The other big question is what would motivate fossil companies to accept a carbon takeback obligation, with full responsibility for Scope 3 emissions and no taxpayer subsidies to fall back on.

“They must sit alone at industry conferences,” IEEFA’s David Schlissel said of the carbon takeback proponents. “I think ‘shunned, ex-communicated’ are the first two words that come to my mind.”

But Kuijper said she’s spent the last three years discussing the ins and outs of carbon takeback with industry and non-government organization contacts in The Netherlands, and has seen growing interest in the concept. Allen said oil and gas executives may be more open to a concept like carbon takeback than they appear to be in public.

“When I talk to people in the fossil fuel industry off the record, they all say of course, in the end, this will be part of their cost of doing business,” he told The Mix. “They see this as almost an inevitable future.”

“Clearly, it’s more profitable for the industry not to have to dispose of its CO2 than to dispose of it,” he added. “So if you were being cynical, you’d say they just want to keep the party going as long as possible before they have to start tidying up. Or perhaps on a more charitable level, you might say they just want more certainty about the technology before they start committing to actually doing it.”

But many in the industry “would actually be quite happy for this to be regulated,” he said. The condition is that “the same rules need to apply to everybody. That doesn’t necessarily mean everybody in the world, but everybody in the economy which you’re selling into.”

Helferty cited sulphur reductions in fuels and the shift to unleaded gasoline as instances where fossils initially dug in their heels and resisted environmental regulations. “They would say it couldn’t be done, that it was too expensive,” he recalled. “But once it was mandated and phased in over time, they found the cheapest way to meet the objective, and as long as everyone has to do it, those who figure out the best way will be the most successful and those who don’t will be less so and may fail.

“That’s the way the system is supposed to work,” he added. “But no company will do it on their own without it being required, because that would put them at a competitive disadvantage.”

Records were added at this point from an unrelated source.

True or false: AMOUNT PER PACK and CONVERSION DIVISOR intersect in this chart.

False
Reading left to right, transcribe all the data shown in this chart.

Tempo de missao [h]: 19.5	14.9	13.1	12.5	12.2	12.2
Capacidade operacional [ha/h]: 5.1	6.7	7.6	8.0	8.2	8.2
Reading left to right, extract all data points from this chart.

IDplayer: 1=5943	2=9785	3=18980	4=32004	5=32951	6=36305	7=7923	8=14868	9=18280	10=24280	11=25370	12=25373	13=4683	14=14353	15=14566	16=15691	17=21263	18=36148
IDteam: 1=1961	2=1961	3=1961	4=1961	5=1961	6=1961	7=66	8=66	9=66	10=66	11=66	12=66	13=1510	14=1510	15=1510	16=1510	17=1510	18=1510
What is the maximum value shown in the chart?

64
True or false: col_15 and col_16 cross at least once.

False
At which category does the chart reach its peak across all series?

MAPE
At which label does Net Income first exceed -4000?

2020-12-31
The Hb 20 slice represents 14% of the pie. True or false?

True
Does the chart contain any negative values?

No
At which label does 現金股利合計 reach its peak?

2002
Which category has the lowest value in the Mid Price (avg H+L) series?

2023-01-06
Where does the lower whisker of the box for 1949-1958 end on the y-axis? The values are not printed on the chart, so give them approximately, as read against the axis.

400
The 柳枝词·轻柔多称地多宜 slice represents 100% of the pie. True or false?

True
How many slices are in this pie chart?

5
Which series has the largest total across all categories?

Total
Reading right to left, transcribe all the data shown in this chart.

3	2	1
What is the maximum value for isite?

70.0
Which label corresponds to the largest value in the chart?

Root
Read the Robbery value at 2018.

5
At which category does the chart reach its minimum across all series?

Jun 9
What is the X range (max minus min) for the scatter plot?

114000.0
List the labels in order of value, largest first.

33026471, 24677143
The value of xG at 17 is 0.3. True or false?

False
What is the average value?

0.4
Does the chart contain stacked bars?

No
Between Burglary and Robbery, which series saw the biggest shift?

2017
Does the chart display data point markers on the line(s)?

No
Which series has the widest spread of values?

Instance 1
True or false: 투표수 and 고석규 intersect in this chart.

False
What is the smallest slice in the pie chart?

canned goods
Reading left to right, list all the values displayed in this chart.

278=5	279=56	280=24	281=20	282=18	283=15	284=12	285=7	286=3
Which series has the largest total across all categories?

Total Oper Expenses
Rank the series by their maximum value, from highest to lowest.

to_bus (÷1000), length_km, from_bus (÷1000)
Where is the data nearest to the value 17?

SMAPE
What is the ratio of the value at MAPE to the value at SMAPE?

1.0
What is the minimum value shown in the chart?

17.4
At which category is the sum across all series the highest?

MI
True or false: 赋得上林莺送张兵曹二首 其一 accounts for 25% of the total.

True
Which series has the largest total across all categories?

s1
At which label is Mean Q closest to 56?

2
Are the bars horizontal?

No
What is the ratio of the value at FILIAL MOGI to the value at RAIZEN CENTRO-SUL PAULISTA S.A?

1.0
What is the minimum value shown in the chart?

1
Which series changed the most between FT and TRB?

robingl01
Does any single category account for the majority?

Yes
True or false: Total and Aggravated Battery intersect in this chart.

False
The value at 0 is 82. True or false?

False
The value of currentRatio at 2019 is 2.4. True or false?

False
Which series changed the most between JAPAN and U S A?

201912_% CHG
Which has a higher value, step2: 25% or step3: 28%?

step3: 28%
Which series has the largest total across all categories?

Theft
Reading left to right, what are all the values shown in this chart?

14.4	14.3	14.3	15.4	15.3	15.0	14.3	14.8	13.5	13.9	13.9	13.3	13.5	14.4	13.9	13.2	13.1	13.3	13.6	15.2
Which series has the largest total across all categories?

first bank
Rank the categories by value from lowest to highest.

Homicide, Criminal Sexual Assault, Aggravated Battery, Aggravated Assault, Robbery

By that mechanism, Allen said carbon takeback should push companies to compete and do better.

“What they want to be is a swashbuckling, super-profit-making, go-getting kind of industry, and if you introduced a carbon takeback obligation as a strict licencing condition on everybody, they would be looking for storage as a way of making higher profits,” he explained. “It would go from being a mundane service activity to where prospecting the CO2 storage opportunities became like prospecting for oil. And that’s the way we need them to think about it. We need them to get out there and apply the same level of ingenuity and general get up and go that they apply to finding new fossil fuel reserves.”

The swashbuckling media relations offices at Cenovus Energy and Suncor Energy didn’t respond to requests to comment for this story. The Canadian Association of Petroleum Producers responded with a September, 2022, submission to Finance Canada that called for more generous tax subsidies for CCS and greater flexibility to use captured CO2 for enhanced oil recovery. A spokesperson said the group had nothing more to say on the topic.